عاجل: المدفعية التركيا تقصف مواقع قوات الحماية الكوردية بمطار منغ العسكري. pic.twitter.com/aibMtXFbTa
— pyd rojava (@PYD_Rojava) February 13, 2016
US State Department spokesman John Kirby urged Turkey on Saturday to halt military strikes on Kurdish and Syrian regime targets in the northern province of Aleppo.
“We are concerned about the situation north of Aleppo and are working to de-escalate tensions on all sides,” Kirby said in a statement.
The shelling came after Davutoglu said on Saturday that Ankara would, if necessary, take military action against fighters from the Syrian Kurdish Democratic Union Party (PYD).
“We can if necessary take the same measures in Syria as we took in Iraq and Qandil,” Davutoglu said in a televised speech in the eastern city of Erzincan, referring to the bombing campaign last year against Kurdistan Workers Party (PKK) targets in northern Iraq on their Qandil mountain stronghold.
“We would expect our friends and allies to stand by us,” he added.
Turkey considers the PYD and its YPG militia to be branches of the PKK, which has waged a decades-long armed campaign against the Turkish state.

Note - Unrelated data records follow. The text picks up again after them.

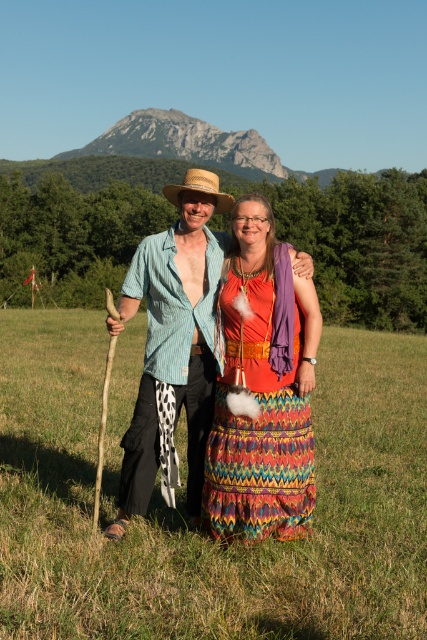
Question: Which point is farther to the camera?

Choices:
 (A) (245, 326)
 (B) (187, 186)

Answer: (B)

Question: Is multicolored woven skirt at center further to camera compared to striped cotton shirt at center?

Choices:
 (A) yes
 (B) no

Answer: (B)

Question: Is green grass at center to the right of multicolored woven skirt at center from the viewer's perspective?

Choices:
 (A) yes
 (B) no

Answer: (B)

Question: Which point appears closest to the camera in this image?

Choices:
 (A) (245, 280)
 (B) (227, 200)

Answer: (A)

Question: Which of these objects is positioned closest to the striped cotton shirt at center?

Choices:
 (A) green grass at center
 (B) gray rock formation at upper center
 (C) strawmaterial/texturecowboy hat at center

Answer: (C)

Question: Is green grass at center positioned before strawmaterial/texturecowboy hat at center?

Choices:
 (A) yes
 (B) no

Answer: (A)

Earlier this week, Turkey reacted furiously to comments by the US State Department spokesman saying Washington did not recognise the PYD as a “terrorist” group and would continue to support its operations in Syria.
“The leadership cadre and ideology of the PKK and PYD is the same,” Davutoglu said on Saturday.

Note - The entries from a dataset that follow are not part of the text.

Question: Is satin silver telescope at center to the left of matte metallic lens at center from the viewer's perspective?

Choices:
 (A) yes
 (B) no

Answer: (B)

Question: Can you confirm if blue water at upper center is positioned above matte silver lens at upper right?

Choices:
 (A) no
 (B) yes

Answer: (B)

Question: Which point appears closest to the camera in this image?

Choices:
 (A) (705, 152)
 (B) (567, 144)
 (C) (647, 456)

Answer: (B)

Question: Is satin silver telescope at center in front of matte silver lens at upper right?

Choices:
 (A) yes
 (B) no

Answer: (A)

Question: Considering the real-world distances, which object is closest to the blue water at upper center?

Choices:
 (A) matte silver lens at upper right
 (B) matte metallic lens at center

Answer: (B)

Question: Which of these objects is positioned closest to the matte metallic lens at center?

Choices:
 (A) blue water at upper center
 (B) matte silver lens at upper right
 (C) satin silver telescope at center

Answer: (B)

“Those who say that they are not terror groups either do not know the region or have bad intentions. We will be sending documentation to the United States very soon to show that the PYD is a branch of the PKK.”
Washington recognises the PKK as a “terrorist” group, as does the European Union.
Last week, Kirby said that Kurdish fighters “have been some of the most successful” in fighting the Islamic State of Iraq and the Levant group inside Syria.
He said the U.S. had supported the Kurdish fighters, mostly with air power, “and that support will continue”.